Okay, well...I hate to be Johnny Raincloud but this is a total fake.
I am ALWAYS extremely suspicious/skeptical of these email spam things. I used to* have my email inbox inundated with them from well-meaning friends and relatives who know I am of a conservative political bent and sincerely believe that I will enjoy reading this stuff. And that's true...I would...IF they were true. But, I have yet to come across one...ONE...that is. They are always fake and this one is no exception.
When I read the first post in this thread the very next thing I did was to search the name of the email author. It took about five seconds. Here is
the link to the professor's page. If you read down his page a few paragraphs you will find this:
DISCLAIMER: There are a series of emails floating around the internet dealing with the 2008 Obama/McCain election and the 2000 Bush/Gore election, remarks of a Scottish philosopher named Alexander Tyler, suicide rates, or ANYTHING ELSE. I did not author any part of either email. I've been trying to kill this fallacy for 10 years. I didn't have any part of it in 2000, and I still have no part of the email in regards to the 2008 election.
And yeah, it is in bold face print on his page just so that it is very easy to notice.
I don't care for the leftist politics of the snopes.com** website owner/operators but they do perform a valuable service by investigating and debunking these (and other) absolute pure bullsh*t frauds. In this case
snopes says that there is zero proof of who the original email author is. They do go through some of the statistics listed in the email and some of them are correct (or mostly correct) and some of them are false. For instance, there is no Alexander "Tyler" who ever authored anything about the Athenian Republic.
So...there it is. This email, while it sounds good, is too good to be true.
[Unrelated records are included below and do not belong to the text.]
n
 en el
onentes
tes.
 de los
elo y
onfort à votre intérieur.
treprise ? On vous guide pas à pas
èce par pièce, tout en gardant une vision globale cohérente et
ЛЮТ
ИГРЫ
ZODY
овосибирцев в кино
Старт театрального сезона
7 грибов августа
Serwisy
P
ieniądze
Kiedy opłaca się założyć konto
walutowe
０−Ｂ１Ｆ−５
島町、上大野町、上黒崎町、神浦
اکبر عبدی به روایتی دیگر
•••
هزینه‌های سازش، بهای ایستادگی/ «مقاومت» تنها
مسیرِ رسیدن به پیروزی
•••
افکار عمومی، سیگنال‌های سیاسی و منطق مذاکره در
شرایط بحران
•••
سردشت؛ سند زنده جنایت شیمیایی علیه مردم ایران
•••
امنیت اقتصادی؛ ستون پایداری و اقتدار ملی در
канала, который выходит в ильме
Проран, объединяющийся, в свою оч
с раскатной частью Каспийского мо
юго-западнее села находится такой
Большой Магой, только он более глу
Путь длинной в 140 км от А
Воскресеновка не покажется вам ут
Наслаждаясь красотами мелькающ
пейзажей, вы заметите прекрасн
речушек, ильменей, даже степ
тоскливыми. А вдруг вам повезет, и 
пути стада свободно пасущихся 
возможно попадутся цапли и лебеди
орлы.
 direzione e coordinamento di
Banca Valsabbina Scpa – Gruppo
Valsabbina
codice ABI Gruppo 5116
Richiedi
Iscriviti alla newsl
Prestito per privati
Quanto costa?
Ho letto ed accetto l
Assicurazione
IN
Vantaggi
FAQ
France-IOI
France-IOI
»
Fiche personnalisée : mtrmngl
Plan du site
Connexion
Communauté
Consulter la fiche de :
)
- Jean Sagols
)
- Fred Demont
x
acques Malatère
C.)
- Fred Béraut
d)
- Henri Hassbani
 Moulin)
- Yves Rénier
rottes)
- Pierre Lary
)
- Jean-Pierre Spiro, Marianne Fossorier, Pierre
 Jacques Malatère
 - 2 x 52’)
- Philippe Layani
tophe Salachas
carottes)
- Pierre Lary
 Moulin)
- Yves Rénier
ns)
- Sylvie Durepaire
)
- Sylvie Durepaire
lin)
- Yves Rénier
*I say, "used to" because I would always respond back to whoever sent it to me (and I would usually copy anyone else in a group email) and explain, politely and methodically, why the email was bogus, why they should be skeptical of such things and why it is sort of ridiculous to send something around to everyone you know without first verifying that it is authentic. After a while I mostly stopped getting these things. Either these people wised up or they got tired of having me notify everyone in the group email that they had been suckered.
This is a form of chain letter...one of the earliest forms of spam (or virus) that predates the computer age, in a way. It is authored by assholes and I wouldn't hesitate to severely beat to a pulp anyone I knew to be responsible for its creation.
Yeah, I know...I'm sort of an asshole, myself, for being so hard on this crap but that's a character flaw that I will just have to live with, I suppose.
**One of the most recent techniques for the email chain letter spammer is to put a line at the bottom or the top that claims it is "snopes verified true" which is ALWAYS a sign that it is completely false. These clods count on no one bothering to verify it themselves and almost no one does. So on and on it goes until a jerk like me breaks the chain.